### [Instructions to follow]
Render all of the lines as a Markdown table with two columns, Row and Line. Number each row and omit the blank lines.

** START OF Input for this task **

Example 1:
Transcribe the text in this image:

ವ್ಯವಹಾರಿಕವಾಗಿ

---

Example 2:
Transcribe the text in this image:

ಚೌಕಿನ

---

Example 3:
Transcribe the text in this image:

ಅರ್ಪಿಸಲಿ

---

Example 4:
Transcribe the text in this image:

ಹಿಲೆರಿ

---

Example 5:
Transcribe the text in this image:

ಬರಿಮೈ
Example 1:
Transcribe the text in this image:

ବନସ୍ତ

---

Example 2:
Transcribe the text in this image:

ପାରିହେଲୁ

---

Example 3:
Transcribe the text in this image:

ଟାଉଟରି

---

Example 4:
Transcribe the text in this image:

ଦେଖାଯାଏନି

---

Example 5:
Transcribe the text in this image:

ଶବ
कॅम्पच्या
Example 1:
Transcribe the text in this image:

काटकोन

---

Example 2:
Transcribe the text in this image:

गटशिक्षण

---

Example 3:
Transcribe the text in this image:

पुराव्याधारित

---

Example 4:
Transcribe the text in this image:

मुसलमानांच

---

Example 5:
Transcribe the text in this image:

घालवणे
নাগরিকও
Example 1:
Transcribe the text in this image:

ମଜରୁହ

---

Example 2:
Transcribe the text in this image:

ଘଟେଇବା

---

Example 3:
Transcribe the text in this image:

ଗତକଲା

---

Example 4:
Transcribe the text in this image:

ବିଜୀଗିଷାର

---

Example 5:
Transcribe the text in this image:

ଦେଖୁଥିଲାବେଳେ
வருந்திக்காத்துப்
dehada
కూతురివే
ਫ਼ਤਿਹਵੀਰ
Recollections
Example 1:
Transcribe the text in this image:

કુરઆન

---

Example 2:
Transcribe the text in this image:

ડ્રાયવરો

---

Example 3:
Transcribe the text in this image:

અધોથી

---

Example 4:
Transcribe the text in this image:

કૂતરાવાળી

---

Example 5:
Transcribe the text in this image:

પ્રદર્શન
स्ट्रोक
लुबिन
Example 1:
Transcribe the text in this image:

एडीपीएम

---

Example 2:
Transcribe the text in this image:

** END OF Input for this task **

### [Response to the exercise]
| Row | Line |
|---|---|
| 1 | Example 1: |
| 2 | Transcribe the text in this image: |
| 3 | ವ್ಯವಹಾರಿಕವಾಗಿ |
| 4 | --- |
| 5 | Example 2: |
| 6 | Transcribe the text in this image: |
| 7 | ಚೌಕಿನ |
| 8 | --- |
| 9 | Example 3: |
| 10 | Transcribe the text in this image: |
| 11 | ಅರ್ಪಿಸಲಿ |
| 12 | --- |
| 13 | Example 4: |
| 14 | Transcribe the text in this image: |
| 15 | ಹಿಲೆರಿ |
| 16 | --- |
| 17 | Example 5: |
| 18 | Transcribe the text in this image: |
| 19 | ಬರಿಮೈ |
| 20 | Example 1: |
| 21 | Transcribe the text in this image: |
| 22 | ବନସ୍ତ |
| 23 | --- |
| 24 | Example 2: |
| 25 | Transcribe the text in this image: |
| 26 | ପାରିହେଲୁ |
| 27 | --- |
| 28 | Example 3: |
| 29 | Transcribe the text in this image: |
| 30 | ଟାଉଟରି |
| 31 | --- |
| 32 | Example 4: |
| 33 | Transcribe the text in this image: |
| 34 | ଦେଖାଯାଏନି |
| 35 | --- |
| 36 | Example 5: |
| 37 | Transcribe the text in this image: |
| 38 | ଶବ |
| 39 | कॅम्पच्या |
| 40 | Example 1: |
| 41 | Transcribe the text in this image: |
| 42 | काटकोन |
| 43 | --- |
| 44 | Example 2: |
| 45 | Transcribe the text in this image: |
| 46 | गटशिक्षण |
| 47 | --- |
| 48 | Example 3: |
| 49 | Transcribe the text in this image: |
| 50 | पुराव्याधारित |
| 51 | --- |
| 52 | Example 4: |
| 53 | Transcribe the text in this image: |
| 54 | मुसलमानांच |
| 55 | --- |
| 56 | Example 5: |
| 57 | Transcribe the text in this image: |
| 58 | घालवणे |
| 59 | নাগরিকও |
| 60 | Example 1: |
| 61 | Transcribe the text in this image: |
| 62 | ମଜରୁହ |
| 63 | --- |
| 64 | Example 2: |
| 65 | Transcribe the text in this image: |
| 66 | ଘଟେଇବା |
| 67 | --- |
| 68 | Example 3: |
| 69 | Transcribe the text in this image: |
| 70 | ଗତକଲା |
| 71 | --- |
| 72 | Example 4: |
| 73 | Transcribe the text in this image: |
| 74 | ବିଜୀଗିଷାର |
| 75 | --- |
| 76 | Example 5: |
| 77 | Transcribe the text in this image: |
| 78 | ଦେଖୁଥିଲାବେଳେ |
| 79 | வருந்திக்காத்துப் |
| 80 | dehada |
| 81 | కూతురివే |
| 82 | ਫ਼ਤਿਹਵੀਰ |
| 83 | Recollections |
| 84 | Example 1: |
| 85 | Transcribe the text in this image: |
| 86 | કુરઆન |
| 87 | --- |
| 88 | Example 2: |
| 89 | Transcribe the text in this image: |
| 90 | ડ્રાયવરો |
| 91 | --- |
| 92 | Example 3: |
| 93 | Transcribe the text in this image: |
| 94 | અધોથી |
| 95 | --- |
| 96 | Example 4: |
| 97 | Transcribe the text in this image: |
| 98 | કૂતરાવાળી |
| 99 | --- |
| 100 | Example 5: |
| 101 | Transcribe the text in this image: |
| 102 | પ્રદર્શન |
| 103 | स्ट्रोक |
| 104 | लुबिन |
| 105 | Example 1: |
| 106 | Transcribe the text in this image: |
| 107 | एडीपीएम |
| 108 | --- |
| 109 | Example 2: |
| 110 | Transcribe the text in this image: |